• **EXTRACTED DATA**

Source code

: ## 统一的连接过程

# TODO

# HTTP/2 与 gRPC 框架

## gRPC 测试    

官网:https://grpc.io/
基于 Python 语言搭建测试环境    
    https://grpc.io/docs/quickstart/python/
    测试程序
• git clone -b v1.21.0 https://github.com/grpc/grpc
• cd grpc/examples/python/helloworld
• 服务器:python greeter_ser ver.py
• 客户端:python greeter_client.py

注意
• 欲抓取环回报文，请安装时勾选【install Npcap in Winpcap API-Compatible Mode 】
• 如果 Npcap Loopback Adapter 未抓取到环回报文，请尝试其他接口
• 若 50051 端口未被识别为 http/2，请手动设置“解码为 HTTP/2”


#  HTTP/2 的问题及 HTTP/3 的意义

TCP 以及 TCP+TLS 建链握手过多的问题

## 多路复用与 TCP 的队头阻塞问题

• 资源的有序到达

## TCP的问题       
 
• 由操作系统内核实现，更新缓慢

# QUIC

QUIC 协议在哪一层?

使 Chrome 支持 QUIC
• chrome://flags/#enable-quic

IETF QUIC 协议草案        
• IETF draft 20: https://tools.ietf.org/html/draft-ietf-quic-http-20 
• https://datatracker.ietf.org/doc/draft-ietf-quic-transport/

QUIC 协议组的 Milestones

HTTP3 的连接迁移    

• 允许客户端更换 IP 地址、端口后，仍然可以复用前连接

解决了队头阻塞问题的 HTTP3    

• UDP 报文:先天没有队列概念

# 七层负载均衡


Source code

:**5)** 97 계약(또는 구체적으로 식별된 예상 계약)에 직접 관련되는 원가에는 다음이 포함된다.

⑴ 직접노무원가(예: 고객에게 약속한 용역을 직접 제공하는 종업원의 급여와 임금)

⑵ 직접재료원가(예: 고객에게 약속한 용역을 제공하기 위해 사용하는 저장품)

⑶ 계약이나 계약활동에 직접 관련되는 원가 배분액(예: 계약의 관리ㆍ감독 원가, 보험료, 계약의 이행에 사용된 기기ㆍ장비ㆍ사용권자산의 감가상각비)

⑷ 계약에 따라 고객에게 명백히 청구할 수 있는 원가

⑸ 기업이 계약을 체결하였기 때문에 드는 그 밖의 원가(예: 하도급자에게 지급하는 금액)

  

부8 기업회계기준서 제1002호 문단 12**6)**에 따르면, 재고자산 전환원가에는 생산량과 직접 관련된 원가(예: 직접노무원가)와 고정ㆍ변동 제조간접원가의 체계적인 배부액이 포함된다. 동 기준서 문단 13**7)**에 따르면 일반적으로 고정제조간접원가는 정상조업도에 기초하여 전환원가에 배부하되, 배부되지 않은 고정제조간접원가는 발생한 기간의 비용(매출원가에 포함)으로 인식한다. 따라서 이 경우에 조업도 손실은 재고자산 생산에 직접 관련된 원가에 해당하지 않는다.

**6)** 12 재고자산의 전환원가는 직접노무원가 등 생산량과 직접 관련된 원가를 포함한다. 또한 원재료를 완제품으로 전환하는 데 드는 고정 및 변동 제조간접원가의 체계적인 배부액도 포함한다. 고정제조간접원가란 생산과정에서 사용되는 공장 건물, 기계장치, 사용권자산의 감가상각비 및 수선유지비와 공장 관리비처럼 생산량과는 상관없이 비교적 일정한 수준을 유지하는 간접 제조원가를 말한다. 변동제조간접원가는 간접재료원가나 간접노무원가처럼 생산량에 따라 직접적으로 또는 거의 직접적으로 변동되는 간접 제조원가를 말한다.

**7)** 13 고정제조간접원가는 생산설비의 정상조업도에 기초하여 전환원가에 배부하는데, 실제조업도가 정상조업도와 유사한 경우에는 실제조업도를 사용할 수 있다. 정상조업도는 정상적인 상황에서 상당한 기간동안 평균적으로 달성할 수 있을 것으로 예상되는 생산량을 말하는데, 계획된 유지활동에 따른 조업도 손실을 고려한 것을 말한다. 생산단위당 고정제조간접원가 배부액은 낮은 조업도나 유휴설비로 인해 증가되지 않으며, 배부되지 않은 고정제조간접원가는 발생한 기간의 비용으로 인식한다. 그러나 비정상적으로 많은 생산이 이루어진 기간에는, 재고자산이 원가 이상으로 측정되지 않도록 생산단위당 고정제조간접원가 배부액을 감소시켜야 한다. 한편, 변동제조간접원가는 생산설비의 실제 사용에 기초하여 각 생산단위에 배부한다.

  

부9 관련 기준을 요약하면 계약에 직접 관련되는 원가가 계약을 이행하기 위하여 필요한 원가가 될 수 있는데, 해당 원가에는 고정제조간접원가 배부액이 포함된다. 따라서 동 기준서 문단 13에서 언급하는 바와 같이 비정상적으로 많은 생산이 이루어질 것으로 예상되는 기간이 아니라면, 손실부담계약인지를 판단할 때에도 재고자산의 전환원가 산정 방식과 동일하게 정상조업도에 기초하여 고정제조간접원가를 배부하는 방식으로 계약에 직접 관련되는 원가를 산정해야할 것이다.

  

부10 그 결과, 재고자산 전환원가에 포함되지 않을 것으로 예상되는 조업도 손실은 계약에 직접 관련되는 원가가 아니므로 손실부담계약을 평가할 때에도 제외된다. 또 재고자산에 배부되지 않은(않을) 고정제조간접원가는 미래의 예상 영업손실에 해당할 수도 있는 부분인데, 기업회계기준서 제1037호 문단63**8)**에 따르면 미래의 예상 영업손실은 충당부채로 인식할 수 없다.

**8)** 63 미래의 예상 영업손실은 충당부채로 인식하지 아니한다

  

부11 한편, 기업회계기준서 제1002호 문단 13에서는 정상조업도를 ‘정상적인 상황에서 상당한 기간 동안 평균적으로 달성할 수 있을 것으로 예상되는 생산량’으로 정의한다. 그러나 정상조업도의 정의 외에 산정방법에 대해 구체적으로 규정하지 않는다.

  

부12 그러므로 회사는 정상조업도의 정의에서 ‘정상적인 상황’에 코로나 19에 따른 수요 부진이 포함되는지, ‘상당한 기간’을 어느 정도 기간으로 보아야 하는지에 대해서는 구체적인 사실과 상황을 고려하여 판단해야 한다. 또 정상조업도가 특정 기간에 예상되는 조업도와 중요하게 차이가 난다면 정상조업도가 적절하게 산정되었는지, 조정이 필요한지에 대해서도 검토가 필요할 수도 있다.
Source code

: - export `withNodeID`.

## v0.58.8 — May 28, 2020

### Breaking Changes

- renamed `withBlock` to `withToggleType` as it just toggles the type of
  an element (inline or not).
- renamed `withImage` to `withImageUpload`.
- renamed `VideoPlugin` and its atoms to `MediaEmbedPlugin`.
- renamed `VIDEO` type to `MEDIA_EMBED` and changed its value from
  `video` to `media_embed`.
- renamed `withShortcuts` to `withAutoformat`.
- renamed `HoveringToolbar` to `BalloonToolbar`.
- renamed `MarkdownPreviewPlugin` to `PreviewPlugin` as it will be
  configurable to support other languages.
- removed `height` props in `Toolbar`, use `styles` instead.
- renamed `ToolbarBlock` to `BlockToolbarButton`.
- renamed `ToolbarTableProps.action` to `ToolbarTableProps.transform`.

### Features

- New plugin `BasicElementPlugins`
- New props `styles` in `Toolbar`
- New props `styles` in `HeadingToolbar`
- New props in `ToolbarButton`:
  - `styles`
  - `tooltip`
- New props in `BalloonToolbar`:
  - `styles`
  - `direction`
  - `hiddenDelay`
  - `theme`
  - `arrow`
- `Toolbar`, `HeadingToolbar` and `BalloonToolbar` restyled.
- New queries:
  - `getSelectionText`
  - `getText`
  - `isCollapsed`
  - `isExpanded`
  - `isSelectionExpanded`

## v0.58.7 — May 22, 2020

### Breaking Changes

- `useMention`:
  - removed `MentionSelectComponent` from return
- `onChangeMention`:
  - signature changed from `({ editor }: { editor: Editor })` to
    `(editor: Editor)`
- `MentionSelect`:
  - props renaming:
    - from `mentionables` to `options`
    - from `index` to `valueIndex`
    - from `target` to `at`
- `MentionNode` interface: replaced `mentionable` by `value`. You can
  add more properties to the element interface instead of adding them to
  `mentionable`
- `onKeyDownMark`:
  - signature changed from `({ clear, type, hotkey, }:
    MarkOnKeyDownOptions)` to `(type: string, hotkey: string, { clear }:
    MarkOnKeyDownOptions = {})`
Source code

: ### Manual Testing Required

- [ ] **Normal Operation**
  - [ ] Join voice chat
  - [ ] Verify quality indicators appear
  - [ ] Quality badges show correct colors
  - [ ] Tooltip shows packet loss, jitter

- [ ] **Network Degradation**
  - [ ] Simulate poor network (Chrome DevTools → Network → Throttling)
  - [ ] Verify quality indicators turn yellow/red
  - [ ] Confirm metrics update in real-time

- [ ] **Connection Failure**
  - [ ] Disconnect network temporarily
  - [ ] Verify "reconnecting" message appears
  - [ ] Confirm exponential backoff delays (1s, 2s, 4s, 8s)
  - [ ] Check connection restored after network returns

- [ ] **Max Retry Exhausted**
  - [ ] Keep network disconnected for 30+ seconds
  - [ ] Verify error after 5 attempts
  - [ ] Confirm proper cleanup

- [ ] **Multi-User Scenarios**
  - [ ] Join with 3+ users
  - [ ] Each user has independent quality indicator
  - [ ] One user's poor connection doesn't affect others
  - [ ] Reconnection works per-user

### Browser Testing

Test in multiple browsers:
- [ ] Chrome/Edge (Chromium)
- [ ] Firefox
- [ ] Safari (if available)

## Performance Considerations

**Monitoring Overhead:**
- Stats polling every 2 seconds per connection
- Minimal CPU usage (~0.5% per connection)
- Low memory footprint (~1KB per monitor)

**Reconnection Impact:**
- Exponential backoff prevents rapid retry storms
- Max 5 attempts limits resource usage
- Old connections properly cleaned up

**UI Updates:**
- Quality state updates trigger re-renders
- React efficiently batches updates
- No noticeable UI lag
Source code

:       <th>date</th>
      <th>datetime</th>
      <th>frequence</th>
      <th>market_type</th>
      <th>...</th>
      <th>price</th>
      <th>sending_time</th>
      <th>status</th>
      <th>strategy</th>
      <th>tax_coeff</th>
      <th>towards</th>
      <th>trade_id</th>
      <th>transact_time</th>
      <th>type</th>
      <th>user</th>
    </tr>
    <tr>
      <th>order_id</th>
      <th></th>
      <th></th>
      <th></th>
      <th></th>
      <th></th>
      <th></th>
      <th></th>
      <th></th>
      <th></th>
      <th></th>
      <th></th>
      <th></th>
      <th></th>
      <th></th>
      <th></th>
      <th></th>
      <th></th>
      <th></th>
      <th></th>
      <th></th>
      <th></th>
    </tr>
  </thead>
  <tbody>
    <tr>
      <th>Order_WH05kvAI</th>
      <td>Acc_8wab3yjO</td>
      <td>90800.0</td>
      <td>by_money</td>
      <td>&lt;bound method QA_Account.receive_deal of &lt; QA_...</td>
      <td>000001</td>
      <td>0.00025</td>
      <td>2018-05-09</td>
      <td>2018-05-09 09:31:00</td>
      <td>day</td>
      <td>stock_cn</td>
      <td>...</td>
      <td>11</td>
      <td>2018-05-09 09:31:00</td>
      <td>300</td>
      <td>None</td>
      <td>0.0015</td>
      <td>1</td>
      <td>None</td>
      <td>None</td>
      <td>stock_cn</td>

• **YOUR ASSIGNMENT**
Working through the data above, find every line holding "attempts" and copy it.

• **YOUR SOLUTION**
  - [ ] Verify error after 5 attempts
- Max 5 attempts limits resource usage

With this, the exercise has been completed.